Kur'an-ı Kerim ve Türkçe Meali Sayfa 318
88. Böylece onlara böğürmesi olan bir buzağı heykeli döküp çıkardı, «İşte, sizin de ilahınız, Musa'nın da ilahı budur; fakat (Musa) unuttu» dediler.
89. Onun kendilerine bir sözle cevap vermediğini ve onlara bir zarar veya fayda sağlamaya gücü olmadığını görmüyorlar mı?
90. Andolsun, Harun bundan önce onlara: «Ey kavmim, gerçekten siz bununla fitneye düşürüldünüz (denendiniz) . Sizin asıl Rabbiniz Rahman (olan Allah) dır; şu halde bana uyun ve emrime itaat edin» demişti.
91. Demişlerdi ki: «Musa bize geri gelinceye kadar ona (buzağıya) karşı bel büküp önünde eğilmekten kesinlikle ayrılmayacağız.»
92. (Musa da gelince:) «Ey Harun» demişti. «Onların saptıklarını gördüğün zaman seni (onlara müdahale etmekten) alıkoyan neydi?»
93. «Niye bana uymadın, emrime baş mı kaldırdın?»
94. Dedi ki: «Ey annemin oğlu, sakalımı ve başımı tutup yolma. Ben, senin: «-İsrailoğulları arasında ayrılık çıkardın, sözümü önemsemedin» demenden endişe edip korktum.»
95. (Musa) Dedi ki: «Ya senin amacın nedir ey Samiri?»
96. Dedi ki: «Ben onların görmediklerini gördüm, böylece elçinin izinden bir avuç alıp onu atıverdim; böylelikle bana bunu nefsim hoşa giden (bir şey) gösterdi.»

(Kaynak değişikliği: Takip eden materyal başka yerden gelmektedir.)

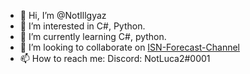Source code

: - 👋 Hi, I’m @NotIllgyaz
- 👀 I’m interested in C#, Python.
- 🌱 I’m currently learning C#, python.
- 💞️ I’m looking to collaborate on <a href="https://github.com/imadofficial/ISN-Forecast-Channel">ISN-Forecast-Channel</a>
- 📫 How to reach me: Discord: NotLuca2#0001
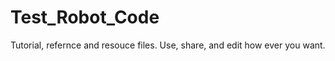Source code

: Test_Robot_Code
===============
Tutorial, refernce and resouce files. Use, share, and edit how ever you want.
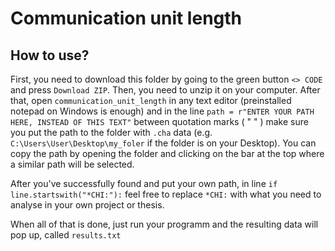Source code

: # Communication unit length

## How to use?
First, you need to download this folder by going to the green button `<> CODE` and press `Download ZIP`. Then, you need to unzip it on your computer. After that, open `communication_unit_length` in any text editor (preinstalled notepad on Windows is enough) and in the line `path = r"ENTER YOUR PATH HERE, INSTEAD OF THIS TEXT"` between quotation marks ( " " ) make sure you put the path to the folder with `.cha` data (e.g. `C:\Users\User\Desktop\my_foler` if the folder is on your Desktop). You can copy the path by opening the folder and clicking on the bar at the top where a similar path will be selected.

After you've successfully found and put your own path, in line `if line.startswith("*CHI:"):` feel free to replace `*CHI:` with what you need to analyse in your own project or thesis.

When all of that is done, just run your programm and the resulting data will pop up, called `results.txt`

97. Dedi ki: «Haydi çekip git, artık senin hayatta (hakettiğin ceza: «Bana dokunulmasın») deyip yerinmendir.» Ve şüphesiz senin için kendisinden asla kaçınamayacağın (azab dolu) bir buluşma zamanı vardır. Üstüne kapanıp bel bükerek önünde eğildiğin ilahına bir bak; biz onu mutlaka yakacağız, sonra darmadağın edip denizde savuracağız.»
98. «Sizin ilahınız yalnızca Allah'tır ki, O'nun dışında ilah yoktur. O, ilim bakımından her şeyi kuşatmıştır.»